DIY Chalkboard Lettering for Rustic Decor Chalkboard Signs

You’ve got some exciting new chalkboard decor for your farmhouse home—now what? Here are two DIY farmhouse decor methods for adding gorgeous chalkboard lettering to blackboard signs and other decorative chalkboards.


The first step is to have all your supplies on hand:
A blackboard
Cleaning cloths
Cotton swabs
A small bowl of water
A pencil
A ruler or other straight edge

Optional but recommended:
Liquid chalk markers (sometimes called chalk pens)

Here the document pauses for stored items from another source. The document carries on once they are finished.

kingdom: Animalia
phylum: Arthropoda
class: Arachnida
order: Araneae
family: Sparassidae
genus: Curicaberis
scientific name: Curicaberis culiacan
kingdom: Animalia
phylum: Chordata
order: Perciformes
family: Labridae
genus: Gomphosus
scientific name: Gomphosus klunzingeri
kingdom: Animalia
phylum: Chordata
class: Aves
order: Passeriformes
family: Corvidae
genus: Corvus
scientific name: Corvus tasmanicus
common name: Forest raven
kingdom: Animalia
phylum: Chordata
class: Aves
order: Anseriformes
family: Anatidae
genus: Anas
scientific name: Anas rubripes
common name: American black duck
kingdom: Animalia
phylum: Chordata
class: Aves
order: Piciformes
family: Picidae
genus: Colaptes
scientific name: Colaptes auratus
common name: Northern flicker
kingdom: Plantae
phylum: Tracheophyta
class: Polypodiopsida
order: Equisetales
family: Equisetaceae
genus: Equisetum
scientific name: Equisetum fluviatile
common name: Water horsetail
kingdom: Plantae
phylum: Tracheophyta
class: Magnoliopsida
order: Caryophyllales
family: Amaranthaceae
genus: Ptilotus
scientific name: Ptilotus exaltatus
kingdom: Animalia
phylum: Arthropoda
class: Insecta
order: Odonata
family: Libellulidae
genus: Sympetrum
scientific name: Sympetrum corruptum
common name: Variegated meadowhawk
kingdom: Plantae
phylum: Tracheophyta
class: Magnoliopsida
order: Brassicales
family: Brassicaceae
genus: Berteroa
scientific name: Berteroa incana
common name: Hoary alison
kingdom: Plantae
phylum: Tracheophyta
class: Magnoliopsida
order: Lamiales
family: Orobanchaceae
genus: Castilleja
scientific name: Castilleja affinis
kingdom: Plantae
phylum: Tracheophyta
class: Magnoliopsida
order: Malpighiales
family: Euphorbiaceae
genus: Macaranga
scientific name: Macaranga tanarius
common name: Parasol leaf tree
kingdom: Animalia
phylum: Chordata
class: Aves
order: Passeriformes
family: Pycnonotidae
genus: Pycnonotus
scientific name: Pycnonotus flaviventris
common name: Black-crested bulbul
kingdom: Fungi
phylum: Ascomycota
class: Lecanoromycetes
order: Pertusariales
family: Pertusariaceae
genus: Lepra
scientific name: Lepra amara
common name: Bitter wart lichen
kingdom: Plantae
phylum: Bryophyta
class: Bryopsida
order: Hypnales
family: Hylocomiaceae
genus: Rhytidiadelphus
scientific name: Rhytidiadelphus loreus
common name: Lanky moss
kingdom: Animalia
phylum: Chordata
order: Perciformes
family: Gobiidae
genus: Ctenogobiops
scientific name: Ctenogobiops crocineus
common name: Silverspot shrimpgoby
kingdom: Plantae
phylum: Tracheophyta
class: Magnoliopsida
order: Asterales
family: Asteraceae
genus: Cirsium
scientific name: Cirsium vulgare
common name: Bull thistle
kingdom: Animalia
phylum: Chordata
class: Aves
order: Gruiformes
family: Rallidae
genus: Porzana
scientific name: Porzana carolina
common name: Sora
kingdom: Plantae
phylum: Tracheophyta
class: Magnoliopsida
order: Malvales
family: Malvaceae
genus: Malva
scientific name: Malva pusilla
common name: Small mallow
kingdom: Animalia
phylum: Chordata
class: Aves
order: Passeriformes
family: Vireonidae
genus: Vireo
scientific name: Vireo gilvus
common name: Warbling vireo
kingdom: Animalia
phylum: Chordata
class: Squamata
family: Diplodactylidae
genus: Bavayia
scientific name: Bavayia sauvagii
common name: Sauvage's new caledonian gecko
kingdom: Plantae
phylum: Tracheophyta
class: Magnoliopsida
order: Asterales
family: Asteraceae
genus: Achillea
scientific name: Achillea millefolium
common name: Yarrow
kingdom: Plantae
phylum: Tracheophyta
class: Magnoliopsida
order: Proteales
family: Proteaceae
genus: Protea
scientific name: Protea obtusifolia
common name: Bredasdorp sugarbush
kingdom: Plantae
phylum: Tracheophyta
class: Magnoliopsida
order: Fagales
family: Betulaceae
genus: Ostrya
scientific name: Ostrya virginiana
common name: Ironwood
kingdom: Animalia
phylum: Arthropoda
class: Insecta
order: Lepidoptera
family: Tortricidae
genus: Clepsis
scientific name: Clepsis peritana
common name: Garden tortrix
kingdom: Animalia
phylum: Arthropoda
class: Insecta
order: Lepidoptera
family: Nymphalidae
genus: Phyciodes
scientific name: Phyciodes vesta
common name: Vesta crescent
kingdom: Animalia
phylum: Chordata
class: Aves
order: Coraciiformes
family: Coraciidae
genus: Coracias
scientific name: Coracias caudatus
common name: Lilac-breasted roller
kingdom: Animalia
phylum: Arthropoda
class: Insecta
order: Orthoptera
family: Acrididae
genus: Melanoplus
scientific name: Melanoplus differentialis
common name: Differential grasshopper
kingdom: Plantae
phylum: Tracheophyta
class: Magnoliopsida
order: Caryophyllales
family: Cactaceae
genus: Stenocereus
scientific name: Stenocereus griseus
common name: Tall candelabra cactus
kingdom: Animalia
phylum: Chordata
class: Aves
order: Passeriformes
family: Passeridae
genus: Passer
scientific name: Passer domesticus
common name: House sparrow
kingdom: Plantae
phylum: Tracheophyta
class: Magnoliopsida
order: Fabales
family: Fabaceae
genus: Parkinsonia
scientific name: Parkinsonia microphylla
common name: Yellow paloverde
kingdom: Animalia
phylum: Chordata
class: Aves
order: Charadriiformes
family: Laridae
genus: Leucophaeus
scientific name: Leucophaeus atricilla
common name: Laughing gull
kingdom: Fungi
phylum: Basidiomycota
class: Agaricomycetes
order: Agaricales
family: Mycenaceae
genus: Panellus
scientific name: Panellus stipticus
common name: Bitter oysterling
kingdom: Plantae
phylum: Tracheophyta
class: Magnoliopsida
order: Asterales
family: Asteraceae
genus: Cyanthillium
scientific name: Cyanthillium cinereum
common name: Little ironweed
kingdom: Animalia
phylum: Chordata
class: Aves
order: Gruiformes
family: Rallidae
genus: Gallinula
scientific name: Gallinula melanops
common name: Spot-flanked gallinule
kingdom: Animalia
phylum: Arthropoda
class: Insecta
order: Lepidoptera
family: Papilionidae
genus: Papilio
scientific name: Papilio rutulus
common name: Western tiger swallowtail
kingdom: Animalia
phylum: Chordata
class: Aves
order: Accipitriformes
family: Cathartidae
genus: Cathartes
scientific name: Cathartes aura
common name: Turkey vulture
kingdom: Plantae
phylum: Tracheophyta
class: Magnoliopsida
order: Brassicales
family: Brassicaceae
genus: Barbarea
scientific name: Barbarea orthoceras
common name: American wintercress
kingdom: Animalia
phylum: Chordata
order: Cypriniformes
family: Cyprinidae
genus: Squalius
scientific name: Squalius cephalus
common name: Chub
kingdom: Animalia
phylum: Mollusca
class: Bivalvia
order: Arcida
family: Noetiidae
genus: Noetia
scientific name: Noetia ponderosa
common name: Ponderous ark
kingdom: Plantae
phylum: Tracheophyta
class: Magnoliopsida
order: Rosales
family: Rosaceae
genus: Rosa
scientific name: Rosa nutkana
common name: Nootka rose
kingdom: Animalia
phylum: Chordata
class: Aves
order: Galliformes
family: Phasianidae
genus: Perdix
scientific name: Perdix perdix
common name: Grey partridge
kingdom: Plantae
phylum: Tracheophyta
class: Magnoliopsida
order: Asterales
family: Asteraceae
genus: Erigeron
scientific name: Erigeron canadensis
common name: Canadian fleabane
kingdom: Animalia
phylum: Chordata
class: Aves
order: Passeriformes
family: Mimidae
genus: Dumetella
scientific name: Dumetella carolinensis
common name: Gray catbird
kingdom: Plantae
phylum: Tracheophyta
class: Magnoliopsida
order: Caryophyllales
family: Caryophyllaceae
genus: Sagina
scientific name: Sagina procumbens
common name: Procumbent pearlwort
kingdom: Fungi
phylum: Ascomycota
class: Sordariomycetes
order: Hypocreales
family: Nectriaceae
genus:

A note on chalk pencils: Chalk pencils are generally designed for marking fabric while tailoring clothes, not for chalkboards. While they will look good used on a chalkboard, they won’t erase as easily as standard chalk. Because you may not be able to totally remove the image, we only recommend using a chalk pencil for something you’d like to be permanent.

A note on blackboards: The terms “chalkboard” and “blackboard” mean pretty much the same thing! Early chalkboards were made from slate, and so they were referred to as blackboards due to the black or dark grey color of the rock. When green chalkboards became popular in schools in the 1960s, the less color-specific term became more common. Use whichever you like.

Select your text

Before you do anything else, you’ll need to decide what you want your chalkboard decor to say. Stay organized by using chalk labels on drawers and containers, or be motivated by an inspirational word or phrase. Chalkboards are also great for to-do lists, grocery lists, calendars, and other reminders. You can follow our Chalkboard Signs Pinterest Board for more ideas on how to use your decorative chalkboard.

Make a paper sketch or find a farmhouse font

Once you’ve selected your word, phrase, or sentence, it’s time decide on a lettering style!

You can do this the old-fashioned way by sketching out on paper, especially if you want to lean into the handwritten DIY look. If you want clear spacing and consistent lettering, we recommend finding a font you love that you can emulate. Typing and printing out your text is required for the second method we’re going to talk about, but you might find it helpful for the first method as well.

Handwritten script style fonts are maybe the most popular farmhouse fonts, because they have such a personable DIY aesthetic. They’re more down-to-earth than full-on calligraphy, but still have graceful and delicate lines.

Since you’ll be writing with chalk or liquid chalk, it’ll have a handwritten quality no matter what, so don’t feel limited to handwriting inspired fonts. If you’re looking for bolder text, consider lettering that looks like vintage type, stenciling, or has a Western feel. Symbol fonts are also a great way to add embellishments like arrows and stars. Google Fonts, DaFont, and Lost Type are all websites that offer fonts for free or pay-what-you-want for non-commercial personal use, so browse the options until you find something you love.

Once you’ve decided, print your text out at the size you want to have on your chalkboard. Draw on any additional embellishments you’d like, and then off we go! Clean your chalkboard with a wet cloth, let it dry, and then choose one of the following methods.

Method #1 – Freehand lettering with guide lines

Now you've got either a sketch on paper or a printout of what you want your text to look like. What now?

For the first of our two methods, you'll want to break out your ruler or other straight edge. (If you don't have one of those on hand, you can use the edge of a notebook.) Use the ruler to make guide lines on the paper above and below your text and marking the center. You can even make a full grid if that's helpful! Then recreate those guide lines with chalk on your blackboard.

Using your guidelines and referring to your paper, write out your text. The lines will help you keep your text straight and the relative height of your letters on track. You can outline the letters and then fill them in, or write in regular script and then add thicker markers on the downstrokes for a calligraphy inspired look. If you're using regular chalk and not a liquid chalk marker, writing can be a bit easier if you moisten the chalk slightly before starting.

Once everything is drawn out and dry, use cotton swabs to erase your guidelines and any additional marks you want to erase. First go over them with a damp cotton swab, and then with the dry end. Don’t sweat it too much, however, since that slightly messy quality is part of the appeal of chalkboard lettering!

Method #2 – Chalk image transfer

For this one, you’re going to use your print-out. Turn it over, and use the side of the chalk to cover the back of the paper with chalk. This can be a little dusty, so maybe don’t wear black cashmere for this part.

Place the paper chalk-side down on your chalkboard in the exact position you want it in. Using a dull pencil (you don't want to scratch your chalkboard), trace the lines of the letters and any embellishments. Carefully remove the paper, and you’ll see a faint chalk outline of your text has been transferred onto the chalkboard.

Go over this outline with your chalk or liquid chalk marker, and then do any necessary filling in. Add any additional details you’d like, and then it’s time to clean up edges or stray marks with your damp and dry cotton swabs as in the method above.

Have you tried either of these chalkboard lettering techniques? How did your chalkboard sign turn out?